Cynthia and Paul Stancioff
The spectral image of vast quantities of prime American farmland being suffocated by photovoltaic arrays has recently gained traction in the popular imagination.
People are led to fear that pursuit of solar energy will destroy our food security: In repurposing the landscape, will we be left with solar-powered kitchen appliances but no food to cook?
For anyone concerned about this alleged competition between solar energy and American farmland, there is abundant reassurance to be found in some simple facts and numbers, which we share here, inspired partly by a recent letter addressed by Congressman Jared Golden to the secretaries of the U.S. departments of Agriculture and Energy.
The concern Golden expressed to them was that we are on a trajectory toward covering half of America’s prime farmlands with solar arrays. He apparently inferred this from the American Farmland Trust’s observation that if current trends continue, 80% of the U.S.’s new solar projects might be sited on farmland.
What’s the actual relationship of solar energy acreage requirements and U.S. farmland acreage?
In its 2020 Solar Futures Study, the U.S. Department of Energy states that to meet climate goals for 2050, the U.S. will need 10 million acres of photovoltaics. The U.S. currently has around 880 million acres of farmland (with about 220 million just for corn, soybeans, and wheat). Ten million acres is closer to 1.2% of that farmland, not 50%. And that would be if all of the panels are sited on farmland (no rooftops, no parking lots, no use of lands unsuitable for other uses).
The study projected that “In 2050, ground-based solar technologies require a maximum land area equivalent to 0.5% of the contiguous U.S. surface area, which could be met in numerous ways including use of disturbed or contaminated lands unsuitable for other uses. The maximum solar land area required is equivalent to less than 10% of potentially suitable disturbed lands, avoiding conflicts with high-value lands in current use.”
In the last 20 years the amount of U.S. farmland has decreased by more than 65 million acres (U.S. farming: total land in farms 2023 | Statista). This is six times what we need for solar. It seems we should be more concerned about farmland that is taken out of food production for reasons other than solar.
An exemplary farmland/energy-use topic for consideration might be our ethanol subsidy policy.

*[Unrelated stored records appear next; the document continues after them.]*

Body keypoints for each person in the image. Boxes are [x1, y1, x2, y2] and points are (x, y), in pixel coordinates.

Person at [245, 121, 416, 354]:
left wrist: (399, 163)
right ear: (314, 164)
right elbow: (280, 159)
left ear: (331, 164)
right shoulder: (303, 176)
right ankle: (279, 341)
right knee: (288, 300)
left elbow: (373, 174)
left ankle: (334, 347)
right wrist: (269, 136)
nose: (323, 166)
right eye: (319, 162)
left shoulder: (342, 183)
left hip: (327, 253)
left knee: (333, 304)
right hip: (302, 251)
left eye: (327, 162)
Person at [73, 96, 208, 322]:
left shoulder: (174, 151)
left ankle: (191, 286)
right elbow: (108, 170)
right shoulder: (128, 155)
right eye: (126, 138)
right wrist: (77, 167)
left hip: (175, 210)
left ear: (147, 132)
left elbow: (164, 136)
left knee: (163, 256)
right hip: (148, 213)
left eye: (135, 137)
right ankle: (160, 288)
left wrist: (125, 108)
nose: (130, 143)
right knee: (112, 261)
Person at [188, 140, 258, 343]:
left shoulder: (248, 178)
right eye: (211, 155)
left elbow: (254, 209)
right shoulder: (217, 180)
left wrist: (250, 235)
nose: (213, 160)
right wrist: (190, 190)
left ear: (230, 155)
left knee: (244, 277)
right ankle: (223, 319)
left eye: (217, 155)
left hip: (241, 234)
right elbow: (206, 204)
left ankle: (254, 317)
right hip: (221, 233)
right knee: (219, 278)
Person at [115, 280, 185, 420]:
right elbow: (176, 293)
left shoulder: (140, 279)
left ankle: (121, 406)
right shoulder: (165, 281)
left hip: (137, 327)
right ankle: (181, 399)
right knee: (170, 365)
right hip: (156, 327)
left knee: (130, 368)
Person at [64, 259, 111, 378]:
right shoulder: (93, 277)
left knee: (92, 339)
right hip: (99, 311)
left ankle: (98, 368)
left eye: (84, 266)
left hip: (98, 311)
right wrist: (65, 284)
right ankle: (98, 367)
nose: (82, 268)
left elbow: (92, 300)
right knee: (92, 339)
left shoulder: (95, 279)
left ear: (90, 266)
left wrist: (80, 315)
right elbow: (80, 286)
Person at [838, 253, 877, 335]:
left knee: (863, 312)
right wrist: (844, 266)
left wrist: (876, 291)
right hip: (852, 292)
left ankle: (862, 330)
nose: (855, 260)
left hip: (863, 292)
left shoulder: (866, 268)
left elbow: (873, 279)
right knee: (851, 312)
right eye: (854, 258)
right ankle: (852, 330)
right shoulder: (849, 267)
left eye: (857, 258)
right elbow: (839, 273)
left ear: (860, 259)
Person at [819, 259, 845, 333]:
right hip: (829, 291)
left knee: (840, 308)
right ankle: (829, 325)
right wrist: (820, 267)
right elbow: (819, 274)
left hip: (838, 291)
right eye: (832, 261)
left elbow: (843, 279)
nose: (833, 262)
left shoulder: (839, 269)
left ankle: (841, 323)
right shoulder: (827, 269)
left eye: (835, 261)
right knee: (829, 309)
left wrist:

Right now we use 24 million acres to grow corn for ethanol (about a quarter of all our corn acreage, and 2.4 times what we need for all of our solar). This is mostly for use as a gasoline additive.
In energy terms, an acre of corn planted for ethanol produces enough net energy to move a typical internal combustion powered car about 2,500 miles per year. The same acre with solar panels could move a typical electric car around 1 to 1.5 million miles per year. That is over 400 times more.
These are relatively straightforward calculations based on readily available data that readers can verify for themselves.
By the way, other biomass sources of energy — e.g. wood pellets or chips — are no better than corn ethanol in terms of how much energy comes from an acre of land.
And while the American Farmland Trust does express concern about siting solar on valuable farmland, it is also quite supportive of smart use of land for solar, including agrivoltaics, or using solar panels in a symbiotic way with agriculture to actually increase yield and biodiversity while generating electricity (Smart Solar — American Farmland Trust).
Again, the beauty of employing actual numbers and quantities in the context of our unfolding energy transition is that they are in general quite affirming, and provide a foundation for optimism.
Paul Stancioff, Ph.D., is an emeritus professor of physics at the University of Maine at Farmington. He and Cynthia Stancioff, who holds a Master of Public Administration degree, live in Camden.